ASAE has unveiled an updated set of association lobbying guidelines that encompass rules passed in the Lobbying Disclosure Act of 2006 and the Honest Leadership and Open Government Act of 2007.
Stop yawning. This is important.
Awareness of the role associations play as educators in the policy dialogue is becoming more pervasive in Washington, D.C. Which is why it's more important than ever for association lobbyists to conduct forthright and principled business in the U.S. Capitol. Hence, ASAE's update to its guidelines, last updated in 2005.
Since that year, legislative changes have required more timely reporting by lobbyists of the contacts they make, and the very definition of what lobbying is, and how often it's done. Now, individual lobbyists and their associations have to file LD-203 forms twice a year, disclosing personal contributions to candidates.
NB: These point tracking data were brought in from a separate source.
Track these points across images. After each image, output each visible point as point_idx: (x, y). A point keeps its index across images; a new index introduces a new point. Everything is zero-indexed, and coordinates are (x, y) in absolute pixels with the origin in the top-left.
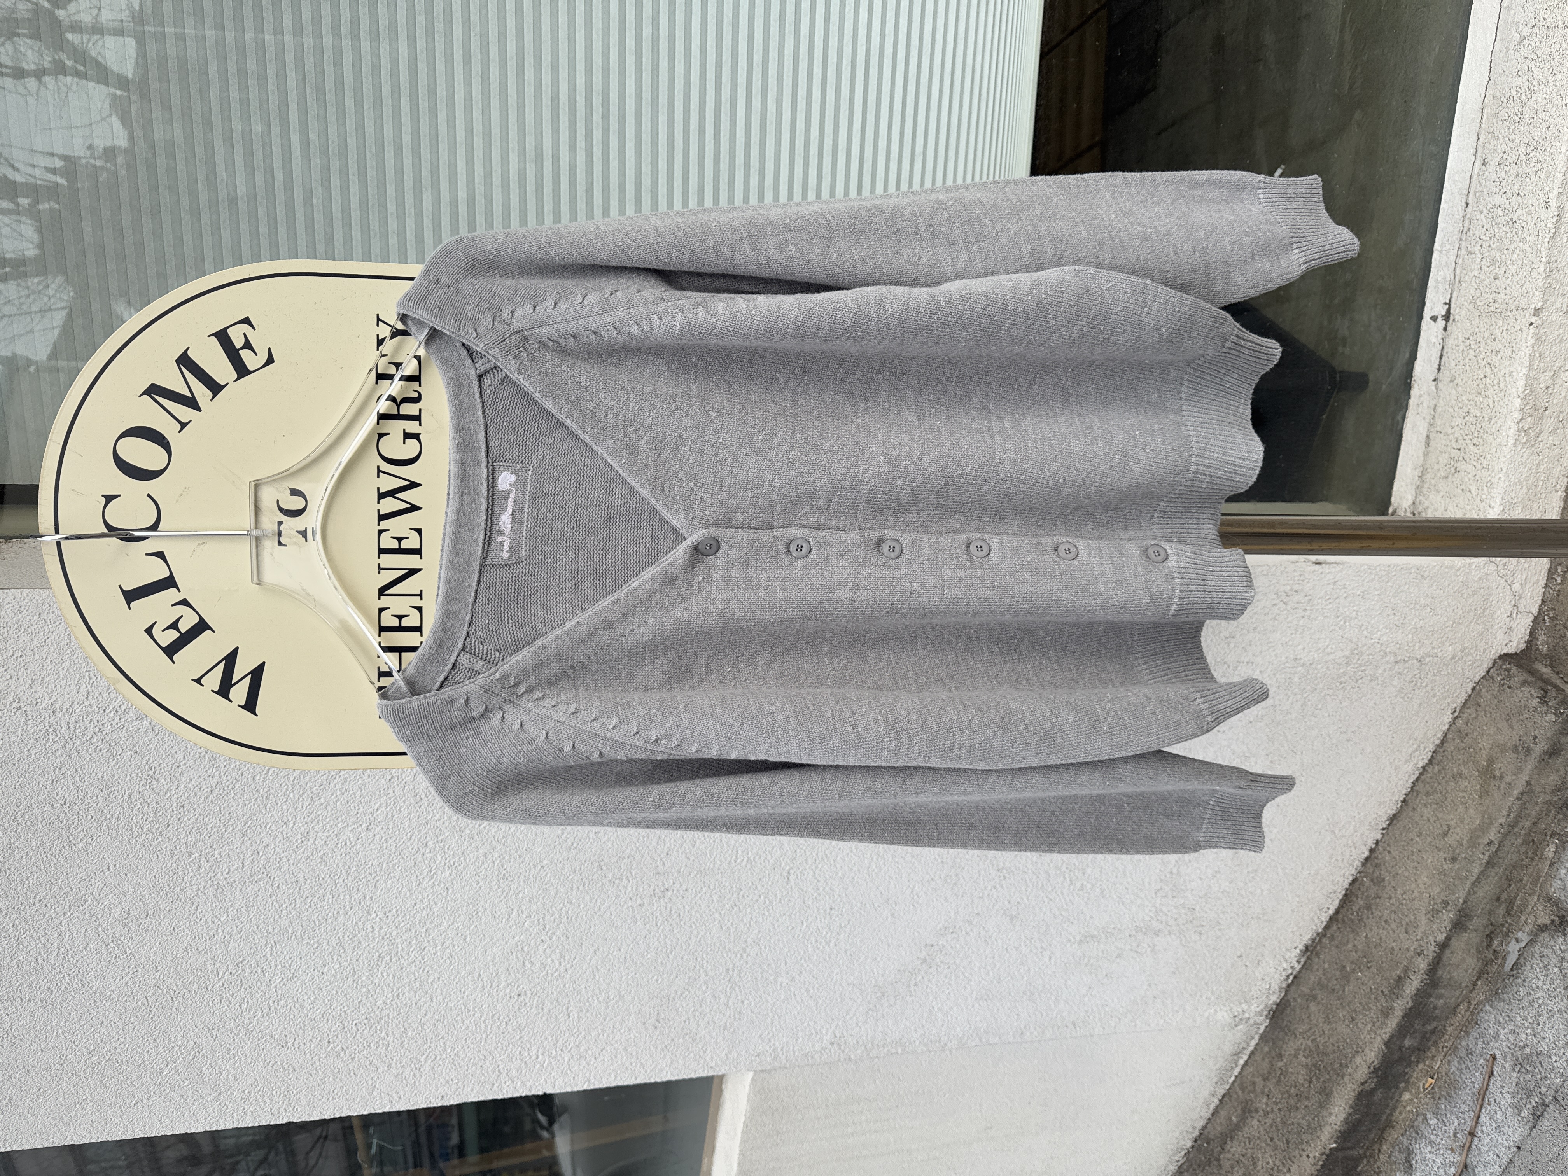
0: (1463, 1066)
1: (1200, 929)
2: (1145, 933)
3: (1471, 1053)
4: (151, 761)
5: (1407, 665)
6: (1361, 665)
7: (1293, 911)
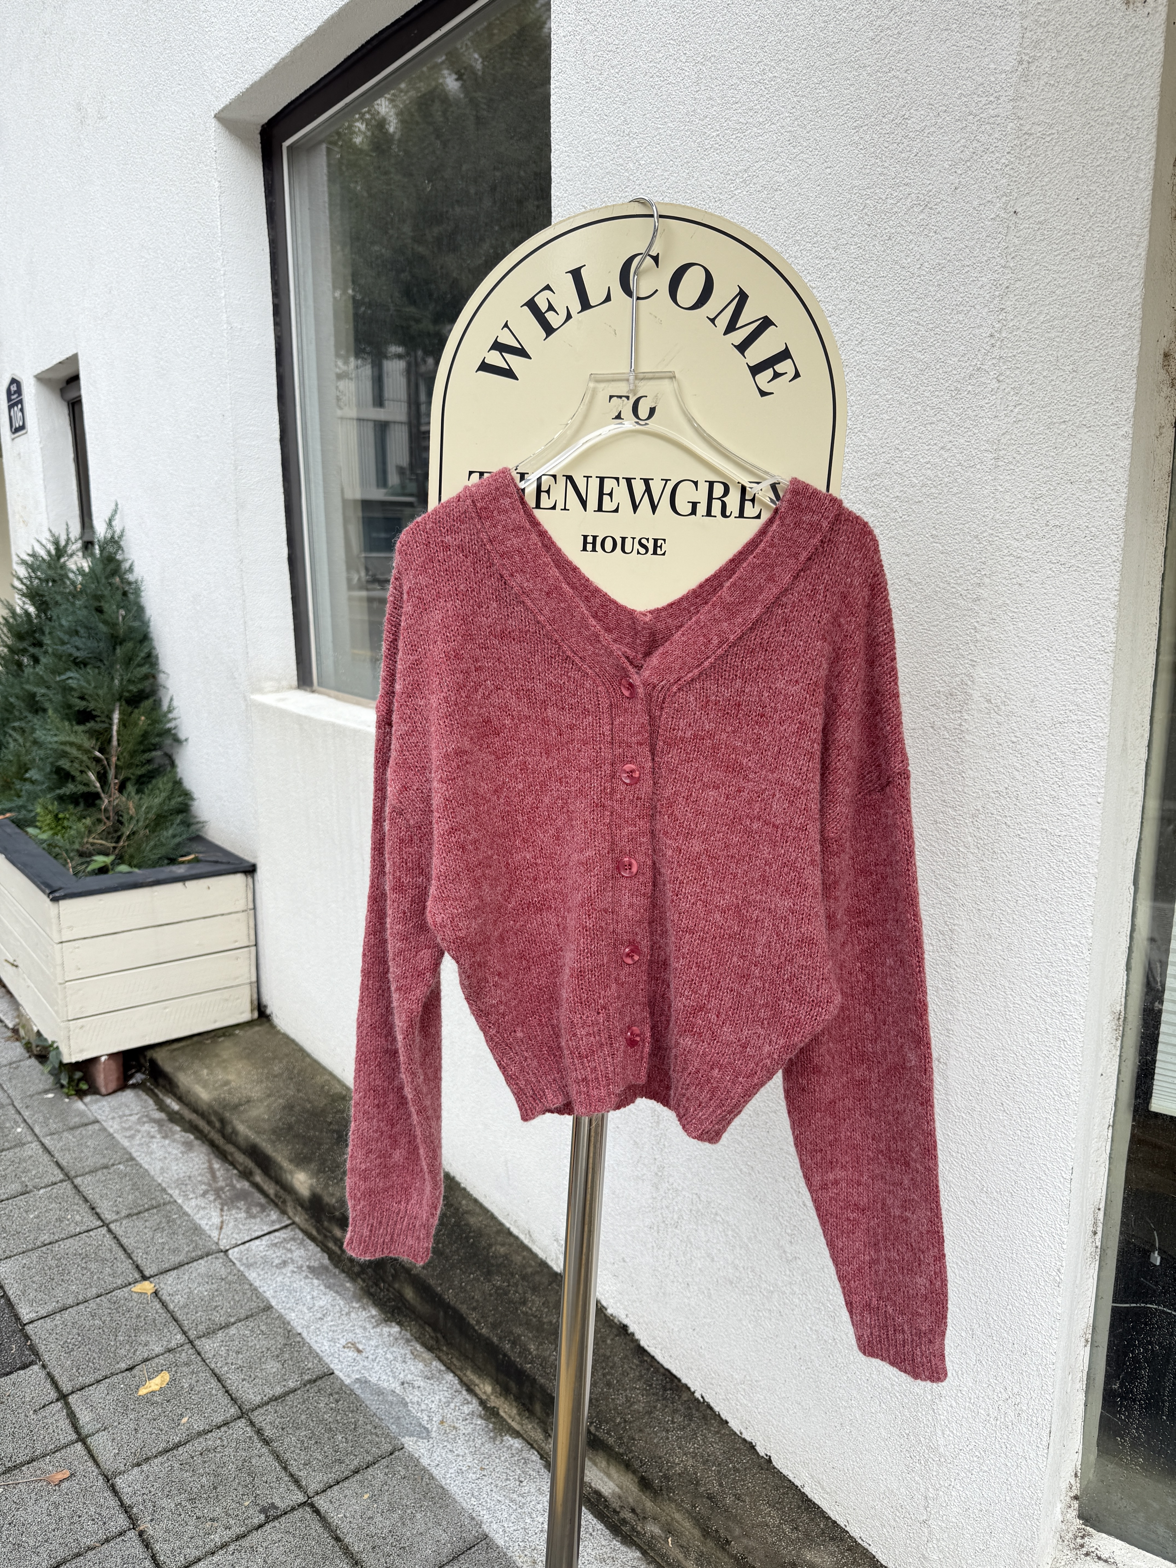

I'm a total government geek, so I sat down with Chris Vest, director of public policy for ASAE—did you know that ASAE has its own political action committee, APAC? Vest says the guidelines now reflect new perceptions about association lobbying. And he says it's important to distinguish between association lobbying and corporate lobbying, because nonprofits and corporations function much differently.
The guidelines include a new definition of “association lobbyist,” which now comprises in-house employees and contract lobbyists hired by an association, and more concise language in support of policy process, compliance and conflict of interest.